Other injuries such as patellofemoral pain syndrome, patella tendinitis or ITB friction syndrome (‘runner’s knee’) most result from smaller but repetitive lateral and rotational stresses over a longer period time ultimately leading to irritation of tissues and pain.
Due to the design and anatomy of the knee as described above effective treatment focuses on decreasing / eliminating any excessive lateral and rotational stresses that exist thus facilitating ‘straight-line’ mechanics of the knee. Identifying and treating underlying factors that drive these stresses underpins the treatment process.
Poor muscle control of the pelvis / hip region when in single limb support often manifests as a Trendelenburg sign and/or inward rotation of the knee, and is corrected with specific exercises to improve ‘brain to muscle’ activation and strength of the gluteal musculature.

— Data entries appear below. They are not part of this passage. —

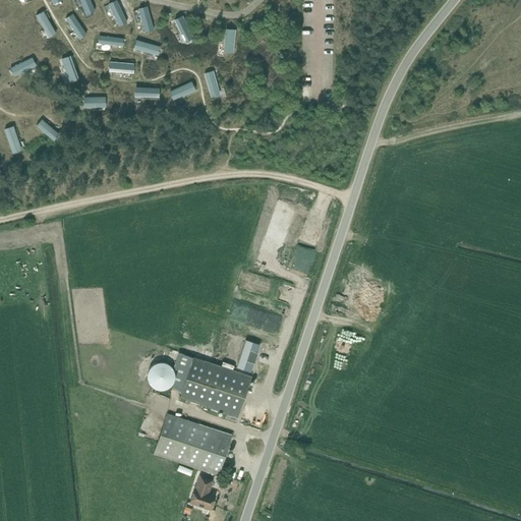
[(90,0),(79,0),(87,15),(95,11),(90,0)]
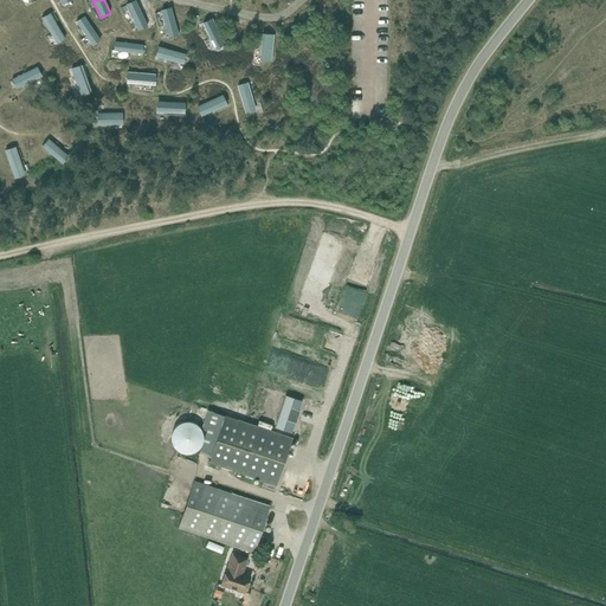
[(136,0),(126,5),(139,32),(148,27),(136,0)]
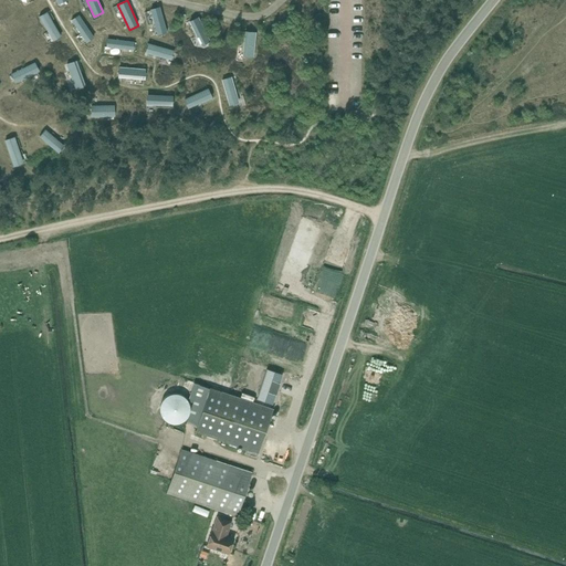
[(160,7),(150,10),(157,35),(168,33),(160,7)]
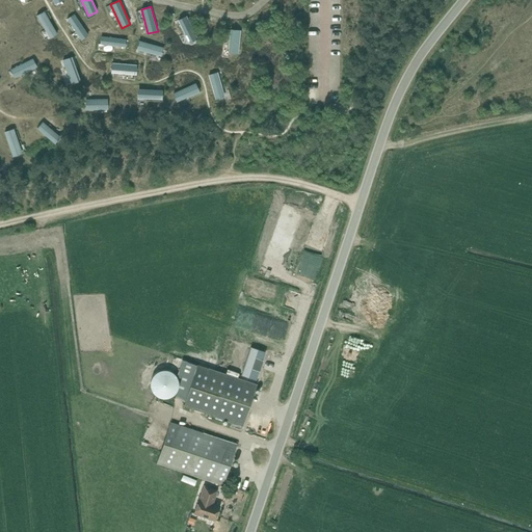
[(44,11),(36,16),(50,38),(57,35),(44,11)]
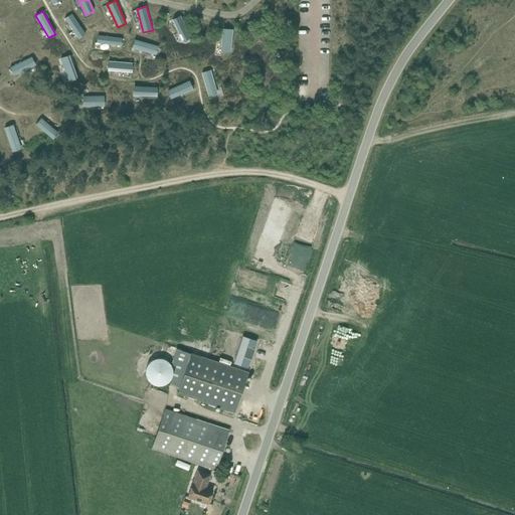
[(71,13),(64,18),(78,39),(86,34),(71,13)]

Subtle changes to foot shape and structure (something we refer to as skeletal drivers) such as external tibial torsion, forefoot / rearfoot varus, and Hallux limitus tend to drive excessive pronation of the foot resulting in excessive rotation of the shin bone and therefore knee. Gait analysis performed by an experienced Podiatrist is required identify these issues and to determine whether a combination of orthotic devices or running shoe advice are needed.
A comprehensive rehabilitation programme should also include strengthening exercises for all lower limb musculature (performed within a framework of sound lower limb alignment), core stability training, proprioceptive exercises, and sport / function specific exercises.